We’ve been making some changes in our structure so we can be prepared to move this forward in a bigger way without contestants being owners. We set out to create additional opportunities for rodeo contestants to make money and get more exposure, so that hasn’t changed. We’ll continue to do that.

BHN: What can fans and competitors expect in the next couple years from the ERA?
BM: I don’t look for next year to be just a huge jump in the number of events. Some change is sort of slow to implement. The new season’s basically upon us, and we’re going to be careful this year not to paint ourselves in a corner and say we’re going to have a dozen events, or 15 or 20 or whatever that number is, until we know. It’s going to grow at whatever rate the market will bear. We’re revising our management and our board. I think those are just a few of the things we could have done better the first time around, but we’re not missing it the second time.

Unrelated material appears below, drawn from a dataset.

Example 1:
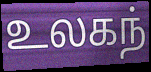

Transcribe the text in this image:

உலகந்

BHN: What can barrel racers expect from the ERA in the future?
BM: Having more qualifiers is something you can look forward to in the future. Having more qualifiers for each individual stop is one of the directions it’s going, and that would be one of the big things.
For barrel racers in particular, we went to great expense to get the dirt at the ERA World Championships hauled in from the far side of Fort Worth, Texas, and prepared so it was good for everybody. Those are the kinds of things the fan doesn’t really know, but when the contestant has a voice, that stuff doesn’t get swept under the rug. It’s taken seriously. Not to say we’ve had perfect ground all year, but where we haven’t, we’ve done everything we could to make it good, or made every effort to fix it and make it right. We all understand how important those horses are and how hard it is to keep them sound, so we want to give every contestant every opportunity to succeed so it’s not luck of the draw that takes them out of it.

BHN: It’s been rumored the ERA and RFD-TV’s The American Rodeo are going to partner. Is that true? And, if so, what can you tell me about the merger?
BM: Well, I don’t know if partner is the right word, other than we held qualifiers in every event with the exception of the barrel racing, and they were dual qualifiers for The American and for the ERA. We want to work with everybody, so if there’s a way we can group competition into one, I think it’s a good opportunity, because travel is our biggest expense. If you can combine your opportunities in one qualifier, why wouldn’t you? Versus hauling to the other side of the country just to do it again, so that’s some of what we’re working on.